人間の性的な欲求は、男女共通して最終的に“脳”が決める
このようなトキメキは、ホルモンだけでなく脳内物質にも大きく関与するといわれています。特に大きな関わりがあるのが、興奮性の神経伝達物質であるドーパミンです。ここでは深追いは避けますが、この本を手に取っている皆さんなら、一度は聞いたことがあるでしょう。
人間の性的な欲求は、男性ホルモンや女性ホルモンだけが決めるのではなく、最終的には脳が決める部分も非常に大きい。これは男女共通していえることです。
トキメキは、いつ何時やってくるかわかりません。いくつになっても“いつでもフォーリンラブできる体”をつくっておきたいものです。
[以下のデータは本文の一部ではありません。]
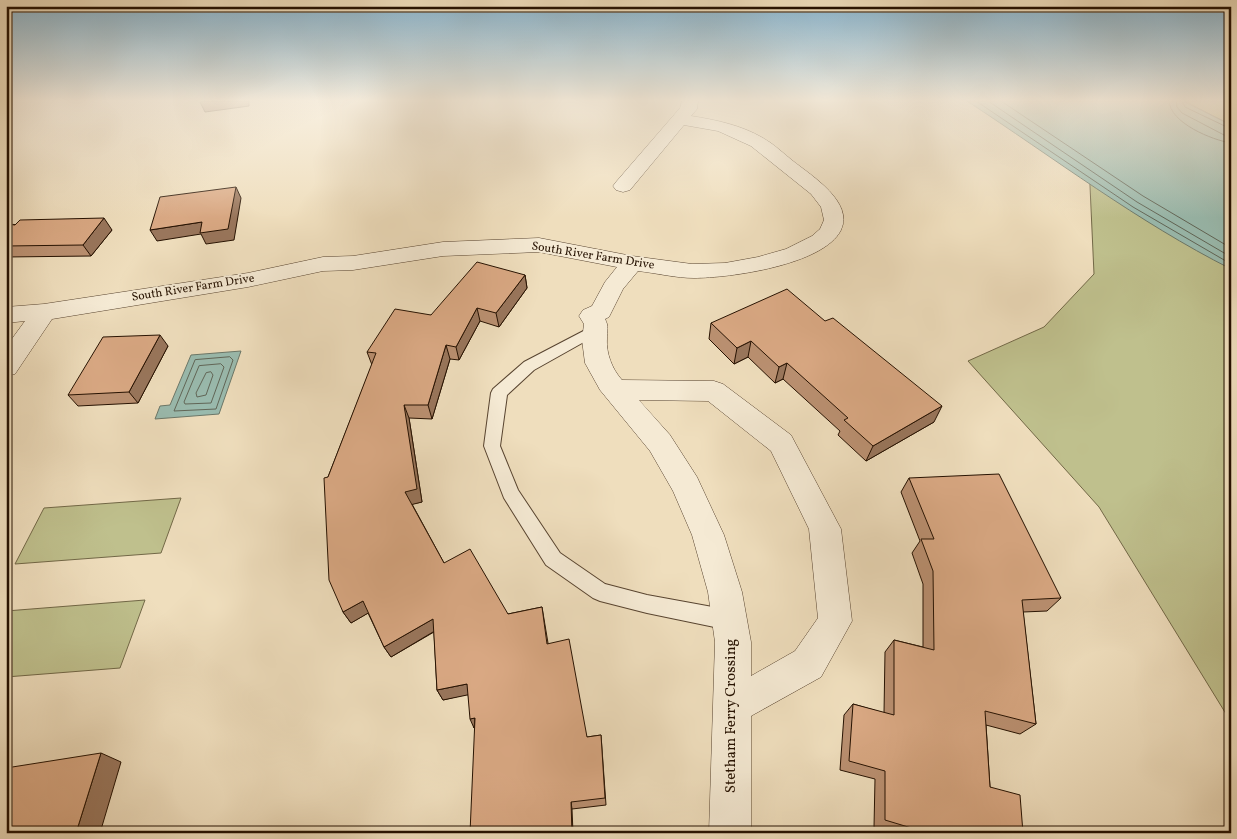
<svg xmlns="http://www.w3.org/2000/svg" width="1237" height="839" viewBox="0 0 1237 839" font-family="Vollkorn,serif">
<style>
.green{fill:#bfc08d;stroke:#726847}
.water{fill:#9abcb0;stroke:#6b786a}
.lines{fill:none;stroke-linecap:round;stroke-linejoin:round}
.shore{stroke:#606658;stroke-width:1}
.service-casing{stroke:#584430;stroke-width:2}
.minor-casing{stroke:#584430;stroke-width:1}
.service{fill:#f5ead4;fill-rule:evenodd}
.minor{fill:#f5ead4;fill-rule:evenodd}
.wall{fill:#bb9172;stroke:#251101}
.shaded-wall{fill:#99765c;stroke:#251101}
.building{fill:#daa984;stroke:#251101}
.labels{text-anchor:middle;dominant-baseline:central;stroke-width:4;stroke-linejoin:round;paint-order:stroke}
.far-street-label{font-size:12px;fill:#251101;stroke:#f5ead4}
.street-label{font-size:15px;fill:#251101;stroke:#f5ead4}
</style>
<rect width="100%" height="100%" fill="#efdebd"/>
<filter id="stains"><feTurbulence type="fractalNoise" baseFrequency=".004" numOctaves="4"/><feColorMatrix values="0 0 0 0 .2 0 0 0 0 .09 0 0 0 0 .02 0 0 0 .5 -.17"/></filter>
<radialGradient id="worn" r=".72"><stop offset=".6" stop-color="#630" stop-opacity="0"/><stop offset="1" stop-color="#630" stop-opacity=".3"/></radialGradient>
<path class="green" d="M1184,101H1231V125Z
M1088,142L1231,246V722L1099,507L968,361L1044,327L1094,274Z
M181,498L161,553L15,564L44,508Z
M145,600L120,668L6,677V611Z"/>
<path class="water" d="M967,101H1183L1231,125V269C1138,222 1054,158 967,101Z
M241,351L219,414L155,419L160,406L170,405L191,355Z"/>
<g class="lines">
<path class="shore" d="M976,101L1133,207L1231,264
M988,101L1137,202L1231,257
M1001,101L1143,196L1231,248
M1169,101C1170,123 1212,140 1231,143
M1176,101L1177,107L1182,113L1224,135L1231,136
M1182,101L1185,107L1231,129
M230,357L233,360L216,409L174,411L195,360Z
M221,364L224,367L211,403L185,404L184,402L199,366Z
M211,372L213,375L206,395L197,397L196,393L206,373Z"/>
<defs>
<path id="service" d="M595,325L600,327L602,330L600,333L534,370L507,395L500,446L518,490L560,553L605,584L647,595L729,610L736,613L739,620L736,627L729,630L647,613L600,601L593,598L546,565L504,498L484,446L491,393L493,389L524,362Z"/>
<path id="minor" d="M682,101H698L697,109L691,116C716,120 741,125 763,138C774,144 784,154 793,161C812,176 854,202 841,230C824,265 729,278 694,278C676,278 656,273 638,271L623,289L609,317L605,319C609,326 607,331 607,339C606,353 612,369 622,380L714,381L723,384L791,435L841,529L852,621L821,677L751,716V833H709L715,642L708,592L692,535L673,491L650,451L600,390L585,363L582,340L584,324L579,316L583,310L592,306L605,282L617,267L539,252L443,256L353,270L323,271L248,287L52,319L15,374L6,376V347L25,321L6,323V307L44,304L248,273L323,257L353,256L443,242L539,238L632,256L692,264L725,263L758,257L786,249L812,236L820,229L824,220L821,207L811,194L751,146L718,131L684,125L630,190L623,192L616,190L613,186L616,182L680,108ZM639,400L708,401L771,451L809,529L818,618L795,651L751,676V642L742,592L724,535L697,477L670,435Z"/>
</defs>
<use href="#service" class="service-casing"/>
<use href="#minor" class="minor-casing"/>
<use href="#service" class="service"/>
<use href="#minor" class="minor"/>
</g>
<path class="wall" d="M6,224L112,230L91,256L6,257Z
M525,275L527,288L499,327L480,321L459,360L450,359L432,419L409,418L422,502L412,504L444,563L508,614L542,607L548,643L587,737L601,735L606,805L572,809L474,728L468,694L443,700L437,690L434,632L391,657L384,647L368,613L351,623L343,612L328,477L372,365L367,352L431,315Z
M711,323L934,422L866,461L838,435L840,431L783,379L775,383L748,357L734,364L709,339Z
M168,346L138,403L78,406L68,395Z
M909,478L1061,598L1047,611L1023,612L1036,724L1020,734L986,725L990,787L1023,833H894L874,827L875,779L840,770L844,715L853,704L884,713L885,652L894,640L923,647V584L912,553L920,541L901,492Z"/>
<path class="shaded-wall" d="M207,101H249V106L205,112L200,102Z
M236,187L241,198L234,240L206,244L201,234L157,241L150,230L202,222Z
M104,218L112,230L91,256L83,245Z
M525,275L527,288L499,327L496,313Z
M477,308L480,321L459,360L456,347Z
M160,335L168,346L138,403L129,392Z
M751,341L748,357L734,364L737,348Z
M446,345L450,359L432,419L428,405Z
M787,363L783,379L775,383L779,367Z
M404,405L409,418L422,502L410,505L405,492Z
M942,406L934,422L866,461L873,446Z
M363,601L370,612L351,623L343,612Z
M433,619L438,629L391,657L384,647Z
M467,684L472,694L443,700L437,690Z
M475,718L474,728L470,719Z
M101,753L121,762L100,833H76Z
M571,802L572,809L573,833H572Z"/>
<path class="building" d="M236,187L228,229L200,233L202,222L150,230L160,197Z
M104,218L83,245L6,246V224L15,225L20,220Z
M477,262L525,275L496,313L477,308L456,347L446,345L428,405H404L417,489L405,492L444,563L470,549L508,614L542,607L547,644L569,639L587,737L601,735L605,798L571,802L572,833H470L475,718L470,719L467,684L437,690L433,619L384,647L363,601L343,612L329,580L324,478L328,477L376,353L367,352L395,309L431,315Z
M787,289L825,321L833,318L942,406L873,446L844,420L848,418L787,363L779,367L751,341L737,348L711,323Z
M160,335L129,392L68,395L103,337Z
M999,474L1061,598L1022,600L1036,724L985,711L990,787L1020,795L1023,833H928L885,820V771L849,761L853,704L894,715V640L934,650L933,571L921,539H934L909,478Z
M101,753L76,833H6V768Z"/>
<linearGradient id="sky" x2="0" y2="1"><stop stop-color="#89b7d2"/><stop offset="0.46" stop-color="#f8f0e1"/><stop offset="1" stop-color="#f8f0e1" stop-opacity="0"/></linearGradient>
<rect width="1237" height="218" fill="url(#sky)"/>
<g class="labels">
<g class="far-street-label">
<text transform="translate(593 256) rotate(9)">South River Farm Drive</text>
<text transform="translate(193 288) rotate(-9)">South River Farm Drive</text>
</g>
<g class="street-label">
<text transform="translate(731 716) rotate(-90)">Stetham Ferry Crossing</text>
</g>
</g>
<rect width="1237" height="839" fill="none" stroke="#efdebd" stroke-width="25"/>
<rect x="8" y="8" width="1222" height="824" fill="none" stroke="#251101" stroke-width="2.5"/>
<rect x="12" y="12" width="1212" height="814" fill="none" stroke="#251101"/>
<rect width="100%" height="100%" filter="url(#stains)"/>
<rect width="100%" height="100%" fill="url(#worn)"/>
</svg>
「性と精」の好循環~なぜ中高年のセックスが重要なのか?
これまで世間一般には、年齢を重ねるごとに人は性に対して保守的になり、「もう歳だから」とセックスを諦めざるを得ないイメージが漠然と抱かれていました。しかし、先に挙げた私の調査結果からもおわかりになるように、医療技術も発達し、コミュニケーションツールも豊かになった現代では、いい意味で性、セックスに対して貪欲に向き合っている中高年が大勢いることがわかりました。
ここで重要なのは、セックスを楽しむには、相手となるパートナーの存在が必要であることです。たとえ自分が「死ぬまでセックスしたい!」と強く願っても、パートナー不在のままでは成り立ちません。単に射精をして、一時的な性的快楽を得たいだけなら、マスターベーションをしたり、性風俗を利用して性欲を解消してもよいでしょう。しかし「人生最高のセックス」、つまり、相手としっかりと心が通い合った愛に満ちた性生活を求めるならば、他者という存在抜きには考えられません。
単にパートナーの有無だけでなく、自分がどのように他者と関わって生きているのか、生きていきたいと考えているのか──いわば、他者とのコミュニケーションのあり方やその人の生きざままで問われてくる。これがセックス、性の奥深さです。